Negotiations could lead to the removal of tariffs
Scott Bessant clarified that while this tariff is currently in place, the US does not consider it a permanent arrangement. He said, "I think there may be a way to remove it now." This simply means that if negotiations between the two countries proceed in a positive direction and the situation favors the US, India may receive relief from this hefty tax. This statement comes at a time when the world is focused on the oil trade and the impact of sanctions on Russia, and the US is reviewing its economic policies.
The 'Oil Penalty Tariff' is applicable from August 2025
Understand the current tariff structure: The US has imposed a hefty tax of up to 50% on many goods imported from India. This includes a standard tariff of approximately 25%, which applies to approximately 55% of India's exports. An additional 25% "oil penalty tariff" was added to this, effective August 2025. The US's clear objective with this penalty was to pressure India to stop purchasing oil from Russia. Now, the US believes this strategy has worked.

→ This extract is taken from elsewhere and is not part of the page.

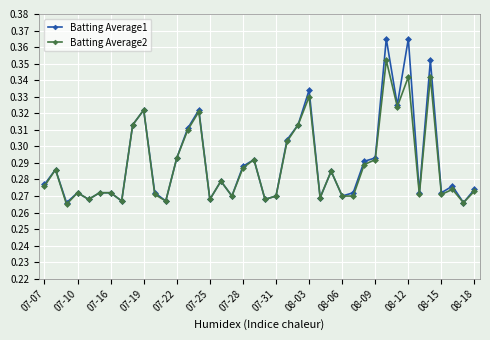

True or false: Batting Average1 has more than 1 points higher than both neighbors.

True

Tightening of Russian oil and the stance of Indian refineries
This US move appears to be paying off. Reports indicate that major Indian refineries like Reliance have halted Russian oil imports in January 2026 due to US pressure and fear of tariffs. Meanwhile, the US, G7, and European countries have further tightened the price cap on Russian oil, reducing it to $44.10 per barrel effective February 1, 2026. While India has consistently maintained that it will determine its energy needs based on national interest and affordability, it is currently closely monitoring the proposed US bill with a 500% tariff.